- **WORK TO BE COMPLETED**: Every line below from the one containing "Fig. 1 Class" through the one containing "Table 2: Comparative" is to be printed exactly, with the pictures omitted.

- **RECORDS SHOWN**:

**********

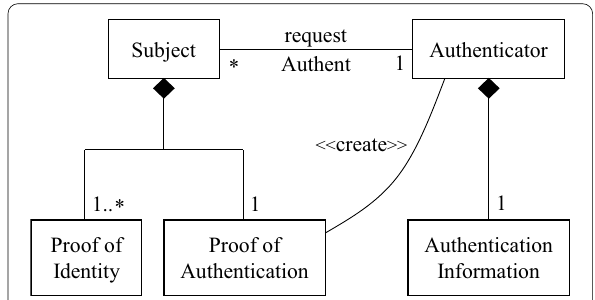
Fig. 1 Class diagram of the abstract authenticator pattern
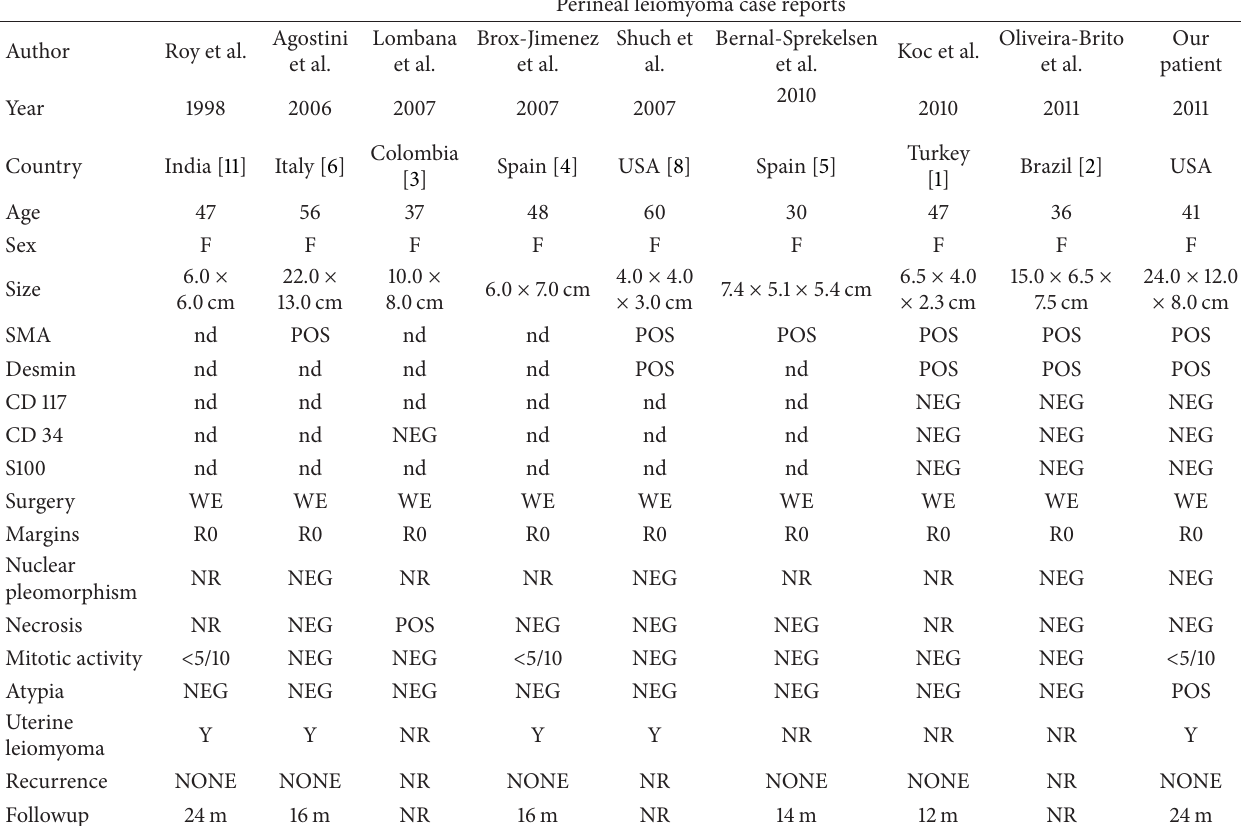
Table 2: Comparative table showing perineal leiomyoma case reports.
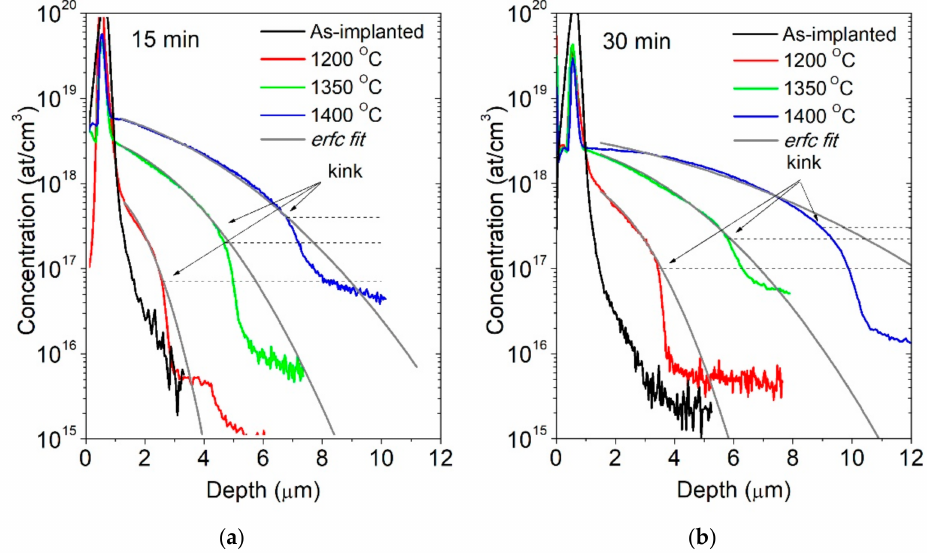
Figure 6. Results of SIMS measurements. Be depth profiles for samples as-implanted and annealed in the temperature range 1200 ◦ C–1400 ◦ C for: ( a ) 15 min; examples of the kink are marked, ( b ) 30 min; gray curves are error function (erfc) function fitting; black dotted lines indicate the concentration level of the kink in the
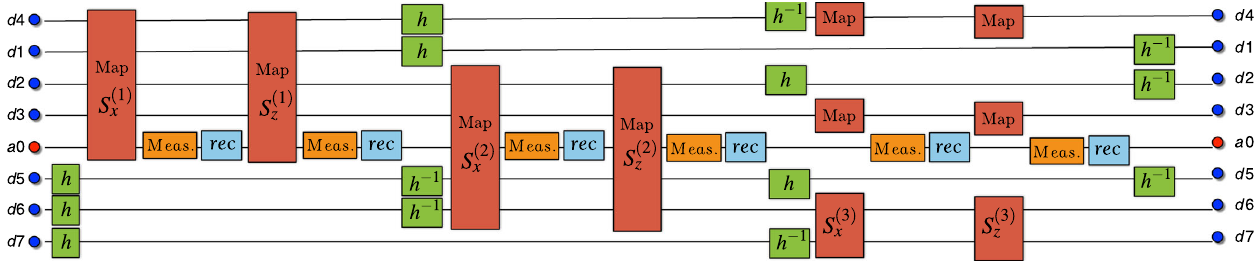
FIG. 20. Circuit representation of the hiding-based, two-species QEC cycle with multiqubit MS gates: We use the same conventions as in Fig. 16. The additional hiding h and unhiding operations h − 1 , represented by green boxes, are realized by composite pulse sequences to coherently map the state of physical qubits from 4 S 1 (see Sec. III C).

**********

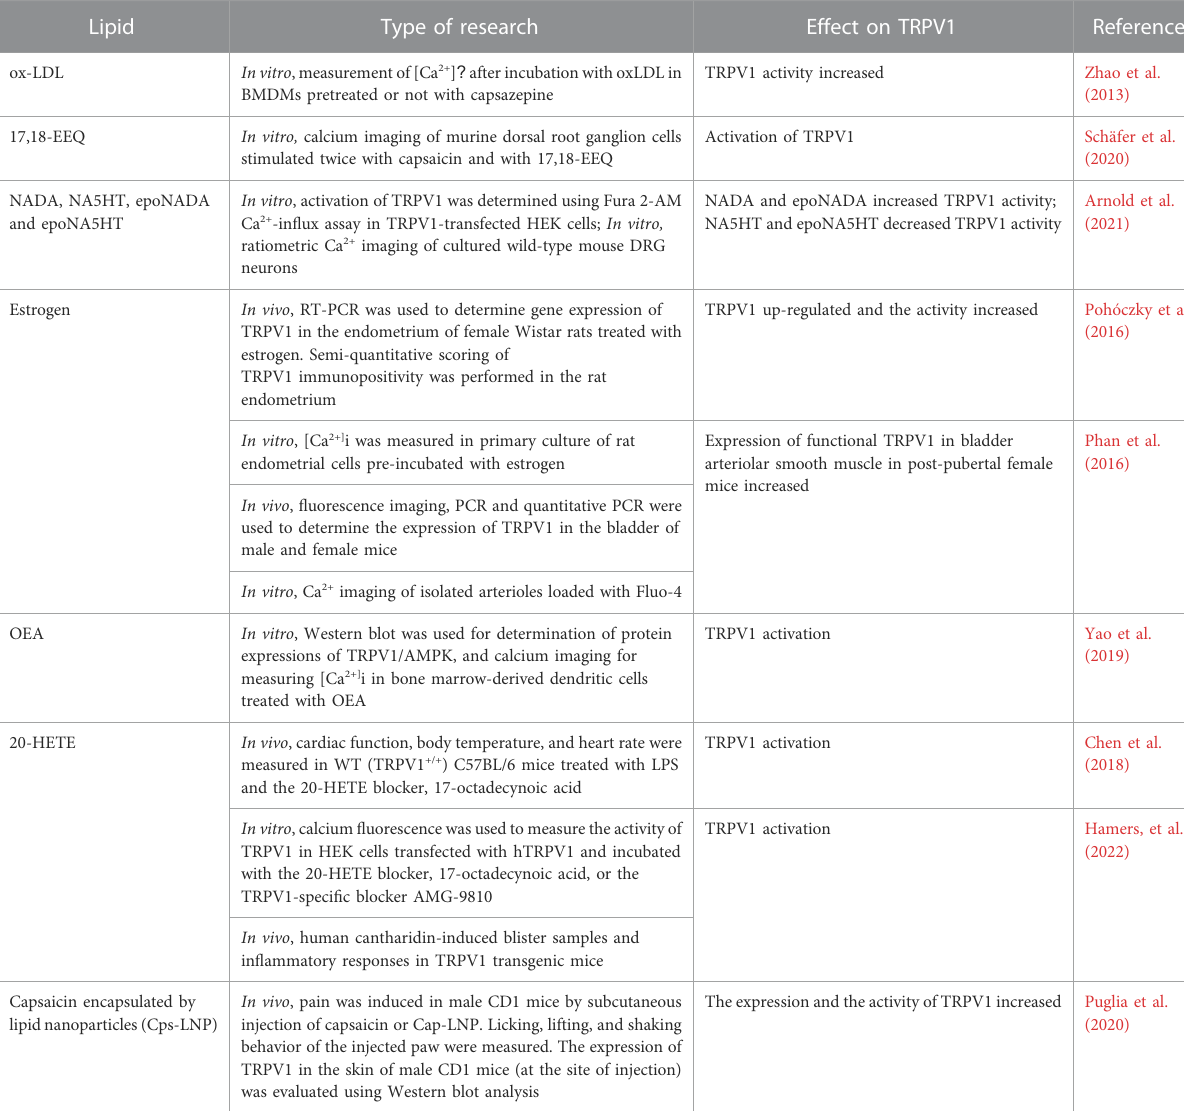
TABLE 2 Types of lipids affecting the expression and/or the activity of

**********

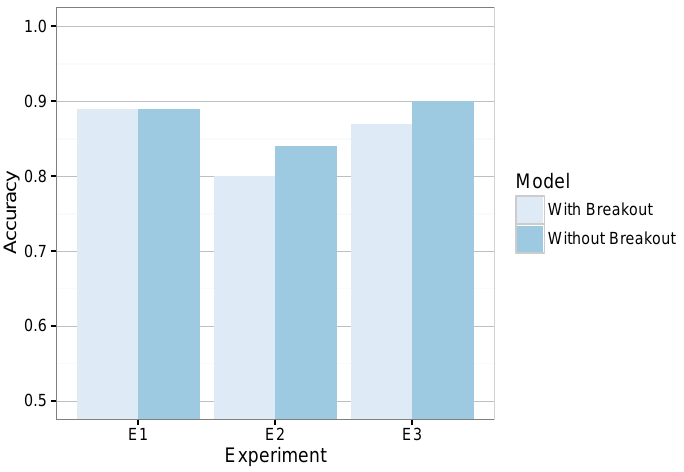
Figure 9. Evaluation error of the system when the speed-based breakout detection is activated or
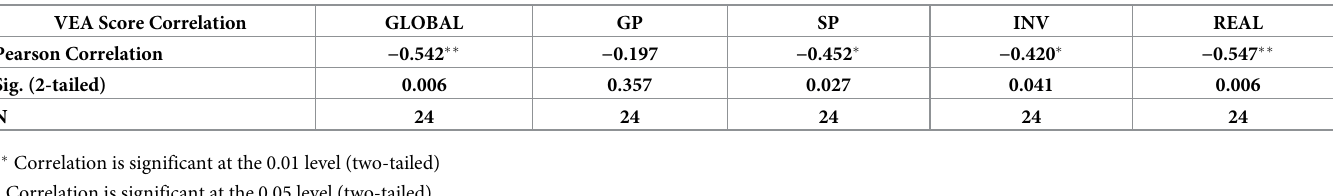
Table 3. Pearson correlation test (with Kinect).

**********

- **COMPLETED TASK**:
Fig. 1 Class diagram of the abstract authenticator pattern
Table 2: Comparative table showing perineal leiomyoma case reports.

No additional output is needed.